If you've taken a flight anywhere this summer, you've been tied up in long TSA security check lines for hours, maybe even missing your flight as a result. Guess what? As long as Republicans remain in charge of the House of Representatives and in state legislatures across the country, austerity cuts will only get worse.
This year, discretionary spending — which encompasses airport security, infrastructure, education, research and development and much more — will be lower than it was in 2005. (All spending figures are adjusted for inflation.)
For some, the reductions are dramatic. Since 2003, the National Institutes of Health, which supports critical research into diseases ranging from cancer to AIDS, have seen their funding fall by 23 percent, forcing an 8 percent reduction in grants to researchers even as applications were rising by 50 percent.

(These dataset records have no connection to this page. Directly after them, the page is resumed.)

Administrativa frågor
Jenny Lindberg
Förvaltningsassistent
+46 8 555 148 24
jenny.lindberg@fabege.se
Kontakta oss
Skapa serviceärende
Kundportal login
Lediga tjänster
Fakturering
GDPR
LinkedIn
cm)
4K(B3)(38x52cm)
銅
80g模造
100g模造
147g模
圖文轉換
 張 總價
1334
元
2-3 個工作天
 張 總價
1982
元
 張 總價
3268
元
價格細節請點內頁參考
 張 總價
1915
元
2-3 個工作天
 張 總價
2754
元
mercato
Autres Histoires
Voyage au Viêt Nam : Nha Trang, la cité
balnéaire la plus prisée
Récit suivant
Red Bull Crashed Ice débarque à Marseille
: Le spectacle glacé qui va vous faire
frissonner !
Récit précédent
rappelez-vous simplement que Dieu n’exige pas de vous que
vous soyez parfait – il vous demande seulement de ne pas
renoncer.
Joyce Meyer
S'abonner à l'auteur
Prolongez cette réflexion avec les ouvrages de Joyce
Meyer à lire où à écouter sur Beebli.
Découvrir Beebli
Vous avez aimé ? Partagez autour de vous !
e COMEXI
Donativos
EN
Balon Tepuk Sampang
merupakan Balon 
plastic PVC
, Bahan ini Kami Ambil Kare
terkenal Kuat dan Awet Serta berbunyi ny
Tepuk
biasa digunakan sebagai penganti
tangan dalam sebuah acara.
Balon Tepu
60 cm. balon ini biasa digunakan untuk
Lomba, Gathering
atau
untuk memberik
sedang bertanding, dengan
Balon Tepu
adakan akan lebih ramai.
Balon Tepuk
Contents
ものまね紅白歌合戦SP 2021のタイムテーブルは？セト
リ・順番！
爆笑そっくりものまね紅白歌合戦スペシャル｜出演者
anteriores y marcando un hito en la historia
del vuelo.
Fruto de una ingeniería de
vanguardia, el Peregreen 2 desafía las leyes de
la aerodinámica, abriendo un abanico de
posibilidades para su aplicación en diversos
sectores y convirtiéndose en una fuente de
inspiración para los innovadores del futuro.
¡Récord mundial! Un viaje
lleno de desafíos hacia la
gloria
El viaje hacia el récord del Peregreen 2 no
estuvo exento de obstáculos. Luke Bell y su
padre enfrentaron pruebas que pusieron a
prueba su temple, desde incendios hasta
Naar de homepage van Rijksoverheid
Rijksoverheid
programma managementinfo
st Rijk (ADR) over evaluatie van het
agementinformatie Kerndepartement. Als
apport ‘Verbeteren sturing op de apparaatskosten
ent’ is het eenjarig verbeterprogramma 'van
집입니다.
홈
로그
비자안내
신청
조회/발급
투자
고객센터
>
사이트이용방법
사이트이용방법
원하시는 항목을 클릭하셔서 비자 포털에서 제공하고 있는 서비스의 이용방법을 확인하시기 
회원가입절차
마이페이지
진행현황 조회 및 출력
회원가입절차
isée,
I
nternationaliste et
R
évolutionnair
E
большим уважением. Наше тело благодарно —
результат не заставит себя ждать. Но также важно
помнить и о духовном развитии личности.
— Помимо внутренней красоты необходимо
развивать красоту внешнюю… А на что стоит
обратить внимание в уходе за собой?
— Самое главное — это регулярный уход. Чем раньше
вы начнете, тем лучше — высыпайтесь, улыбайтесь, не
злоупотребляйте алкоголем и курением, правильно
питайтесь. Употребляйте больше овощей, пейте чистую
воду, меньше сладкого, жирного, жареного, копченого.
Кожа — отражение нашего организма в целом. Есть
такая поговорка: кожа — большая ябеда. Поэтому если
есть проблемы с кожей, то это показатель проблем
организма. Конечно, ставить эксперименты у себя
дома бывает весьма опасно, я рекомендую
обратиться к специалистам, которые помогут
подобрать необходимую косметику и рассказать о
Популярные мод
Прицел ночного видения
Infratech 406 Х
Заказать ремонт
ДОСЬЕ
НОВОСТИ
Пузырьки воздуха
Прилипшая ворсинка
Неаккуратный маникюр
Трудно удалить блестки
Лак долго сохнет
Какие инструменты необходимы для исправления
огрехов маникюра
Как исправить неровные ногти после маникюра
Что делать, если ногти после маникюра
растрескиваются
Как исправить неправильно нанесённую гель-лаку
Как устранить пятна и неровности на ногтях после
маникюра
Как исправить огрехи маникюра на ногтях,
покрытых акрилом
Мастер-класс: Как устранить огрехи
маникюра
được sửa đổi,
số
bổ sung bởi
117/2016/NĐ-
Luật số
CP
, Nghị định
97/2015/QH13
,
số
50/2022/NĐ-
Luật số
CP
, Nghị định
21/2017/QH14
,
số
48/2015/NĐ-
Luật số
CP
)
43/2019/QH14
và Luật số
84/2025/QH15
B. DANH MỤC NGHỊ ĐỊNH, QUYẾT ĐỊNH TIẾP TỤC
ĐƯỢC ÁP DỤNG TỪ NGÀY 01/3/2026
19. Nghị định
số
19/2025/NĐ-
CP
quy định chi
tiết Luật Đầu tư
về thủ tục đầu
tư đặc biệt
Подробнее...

In the last decade, inflation-adjusted spending on all education has fallen by 11 percent, including more significant cuts in grants for K-12 programs and to school districts serving low-income students.
Since 2010, the Internal Revenue Service’s budget has been slashed by about 18 percent, even as the I.R.S. was given new duties in connection with the passage of the Affordable Care Act. The result: The enforcement staff has shrunk by 23 percent, leading to a similar reduction in the number of audits.
And fewer audits have meant additional uncollected taxes, estimated at $14 billion over the past two years. Furthermore, almost a million pieces of correspondence from taxpayers await replies.
Then there’s the Environmental Protection Agency, whose budget has been cut by an enormous 27 percent — about $3 billion since 2010. As a result, over the same period the agency had to eliminate more than 2,000 workers, bringing its staffing to the lowest level since 1989. More problems like the poisoned water in Flint, Mich., are easy to imagine.
And keep in mind, Republicans in Congress don't give a damn about the deficit, all they care about are tax cuts for the wealthy and for corporations, and for starving out as many executive agencies as they can.
Beginning last fall, sensible members of both parties on Capitol Hill recognized that these important areas needed bolstering, so $80 billion in new discretionary spending was authorized for the next two years.
But even with that increase and a similar one in December 2013, total spending on these programs will rise by barely the inflation rate between 2014 and 2017. (Happily, the N.I.H. and the I.R.S. will see modestly larger increases.)
Then, by sliding extra money to the military and Medicare, Congress nearly doubled the cost of the $80 billion deal to $154 billion while choosing to counterbalance only about half the tab with legitimate savings.
According to the nonpartisan Committee for a Responsible Federal Budget, the remainder either wasn’t paid for at all ($56 billion) or was offset with phony cuts ($20 billion), like changing pension accounting to front-load corporate taxes.
A few months later, Congress went one step further and retroactively extended a raft of expired tax provisions — many of them egregious giveaways like accelerated depreciation for companies — without even a pretense of paying for them. As a result of the fiddling and fudging, the projected 2017 deficit rose to $561 billion, from the $416 billion that was estimated just six months earlier.
That's right: the cost of restoring some funding to the EPA and the IRS? Extending corporate tax cuts that only made the deficit larger.
And that's how the government has worked for the last six years, and most likely another six at the minimum.